This past weekend’s World Athletics Relays in Guangzhou wasn’t just about baton passes and photo finishes, it was also about one of the boldest, most precarious camera angles the sport has ever seen.
As 4x100m runners blazed down the straightaway at breakneck speed, a man in joggers, a black tee, and a full-face motorcycle helmet chased them…on an electric unicycle.
With one hand gripping a stabilized handheld camera, he weaved just meters behind the athletes, capturing fluid, eye-level shots that instantly went viral.
It wasn’t CGI. It wasn’t a drone. And it definitely wasn’t a track-mounted railcam.
It was a lone cameraman balancing on a single wheel, tailing Olympic-level sprinters hitting average speeds of 38 km/h (24 mph)—a pace most humans can’t even match on a bicycle.
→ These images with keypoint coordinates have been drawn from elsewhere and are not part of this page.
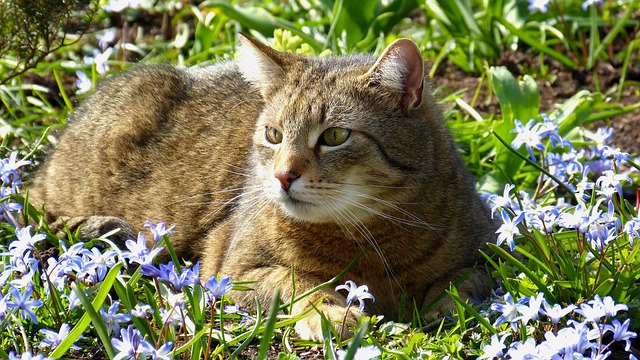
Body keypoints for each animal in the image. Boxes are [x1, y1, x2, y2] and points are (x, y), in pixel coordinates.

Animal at [28, 33, 496, 340]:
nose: (282, 175)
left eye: (335, 136)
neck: (369, 240)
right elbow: (297, 283)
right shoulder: (230, 270)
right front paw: (332, 312)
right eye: (273, 135)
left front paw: (448, 305)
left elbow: (466, 280)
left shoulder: (485, 250)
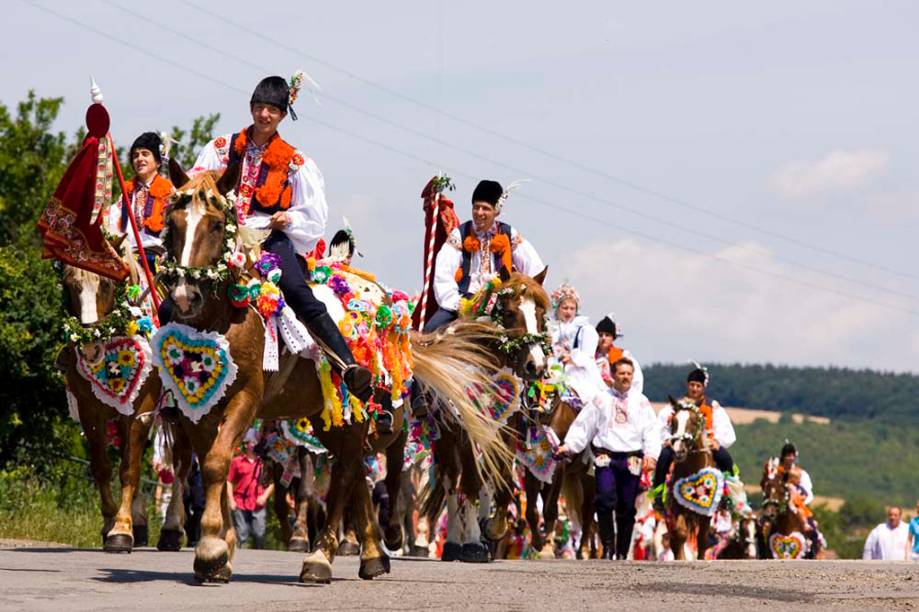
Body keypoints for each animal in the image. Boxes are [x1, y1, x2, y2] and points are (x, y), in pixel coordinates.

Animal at [154, 169, 506, 584]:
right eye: (174, 224)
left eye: (214, 224)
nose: (184, 296)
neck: (225, 316)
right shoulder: (195, 407)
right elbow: (214, 465)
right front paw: (220, 549)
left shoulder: (246, 397)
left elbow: (214, 464)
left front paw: (210, 549)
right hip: (329, 419)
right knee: (351, 470)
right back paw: (372, 554)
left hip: (358, 412)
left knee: (346, 474)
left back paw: (321, 558)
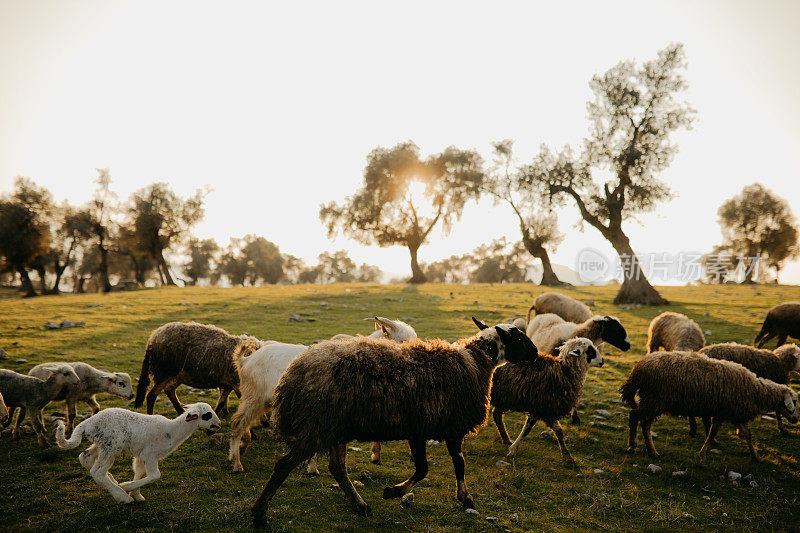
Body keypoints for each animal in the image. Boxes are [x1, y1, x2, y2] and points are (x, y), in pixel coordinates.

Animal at [54, 404, 220, 502]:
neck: (172, 431)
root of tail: (87, 424)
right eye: (207, 415)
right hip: (111, 446)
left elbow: (139, 472)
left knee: (85, 457)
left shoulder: (141, 456)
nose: (218, 425)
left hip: (101, 444)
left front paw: (136, 494)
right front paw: (127, 488)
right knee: (97, 472)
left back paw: (113, 482)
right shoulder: (150, 454)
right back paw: (122, 496)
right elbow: (154, 476)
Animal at [134, 320, 262, 416]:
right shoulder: (236, 384)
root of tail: (152, 339)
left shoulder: (229, 384)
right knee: (151, 396)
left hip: (176, 375)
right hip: (164, 371)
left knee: (169, 389)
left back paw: (181, 411)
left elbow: (221, 402)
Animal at [228, 314, 416, 472]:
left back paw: (237, 452)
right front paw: (313, 468)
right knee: (238, 424)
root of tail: (245, 360)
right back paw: (237, 464)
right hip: (254, 397)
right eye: (402, 341)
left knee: (245, 423)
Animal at [250, 316, 536, 524]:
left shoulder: (422, 429)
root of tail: (293, 373)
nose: (535, 352)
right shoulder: (446, 427)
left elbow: (432, 468)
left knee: (337, 468)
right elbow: (447, 466)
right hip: (316, 425)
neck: (477, 363)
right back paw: (259, 512)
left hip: (333, 426)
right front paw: (461, 497)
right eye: (518, 336)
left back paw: (360, 506)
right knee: (284, 465)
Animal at [620, 350, 800, 462]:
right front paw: (703, 455)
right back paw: (632, 447)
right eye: (795, 401)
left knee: (645, 423)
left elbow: (744, 434)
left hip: (652, 400)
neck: (755, 390)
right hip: (654, 400)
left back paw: (651, 452)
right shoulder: (728, 412)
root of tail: (639, 367)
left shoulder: (730, 413)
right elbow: (716, 432)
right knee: (635, 416)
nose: (796, 419)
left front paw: (756, 456)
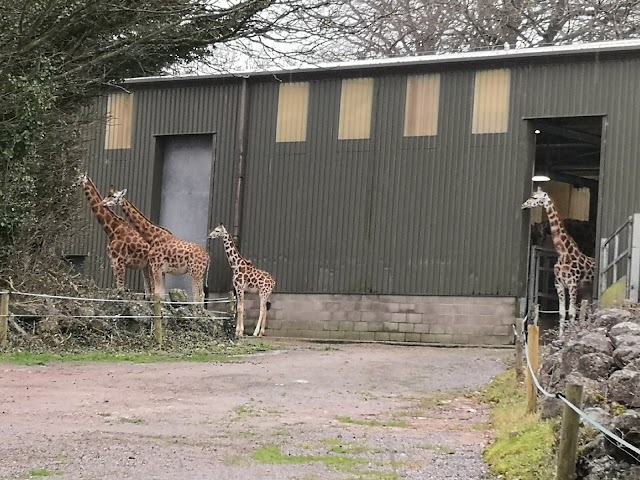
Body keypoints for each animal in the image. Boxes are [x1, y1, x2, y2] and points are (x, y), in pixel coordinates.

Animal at [520, 186, 596, 336]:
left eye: (535, 198)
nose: (523, 205)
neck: (563, 253)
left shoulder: (573, 285)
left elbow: (571, 312)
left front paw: (570, 335)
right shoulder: (559, 285)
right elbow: (561, 313)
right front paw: (560, 337)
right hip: (586, 290)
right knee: (588, 310)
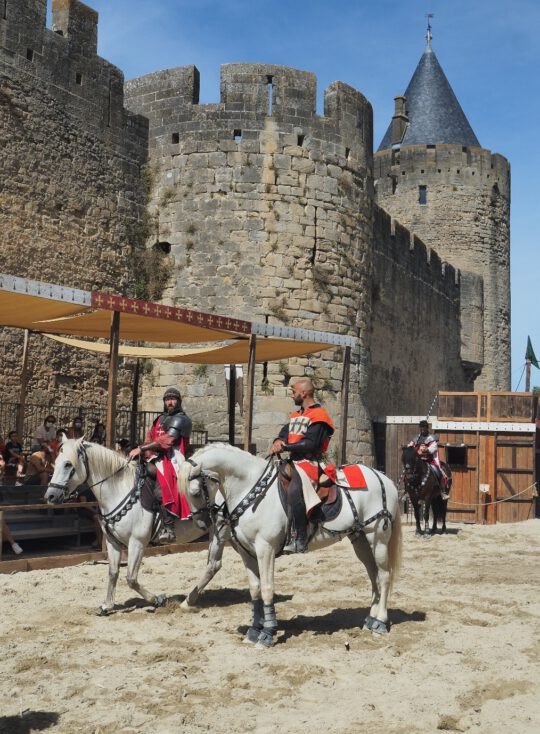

The resulting footage was stunning: every stride, facial twitch, and baton swing captured in cinematic slow-motion from an angle so close, it felt like you were racing alongside them.
But the stunt has also sparked heated debate within track circles—because what happens if that cameraman falls?
Risk vs. Reward
For all its cinematic brilliance, this type of filming is inherently risky.
One slight veer off course, and it’s not hard to imagine a sprinter colliding with a 200-pound mass of metal and limbs; one wrong move could mean disaster.
It wouldn’t be the first time either.
- In 2015, a Segway-riding cameraman accidentally clipped Usain Bolt’s heel during his victory lap at the Beijing World Championships, sending the Jamaican icon sprawling to the ground in a viral moment that led to a formal apology from the broadcaster.
- At the 2024 Paris Olympics, a cameraman wandered onto the track mid-race with a shoulder rig, nearly causing a pile-up during the men’s 5,000m heats. Norway’s Jakob Ingebrigtsen was visibly shaken as he dodged the obstacle mid-stride.
These incidents highlight just how little margin for error there is when athletes and media occupy the same physical space—especially during competition.

The Tech We Usually Trust
Modern track broadcasting has evolved to give us a buffet of immersive angles without putting people in harm’s way. Overhead wirecams glide silently across stadiums.
Trackside railcams zoom along fixed routes. Even FPV drones are now used to tail athletes from above, like at the 2023 Diamond League Final in Eugene, offering dynamic shots without disrupting the race.
The electric unicycle, however, is something different. It’s agile, silent, and clearly fast enough—but it’s also human-operated and subject to human error. There’s no fixed rail, no safety tether, and no room for do-overs if something goes wrong.
The cameraman’s identity hasn’t been publicly revealed, but his skills (and nerves) are already being compared to professional FPV drone pilots—or Formula 1 camera operators.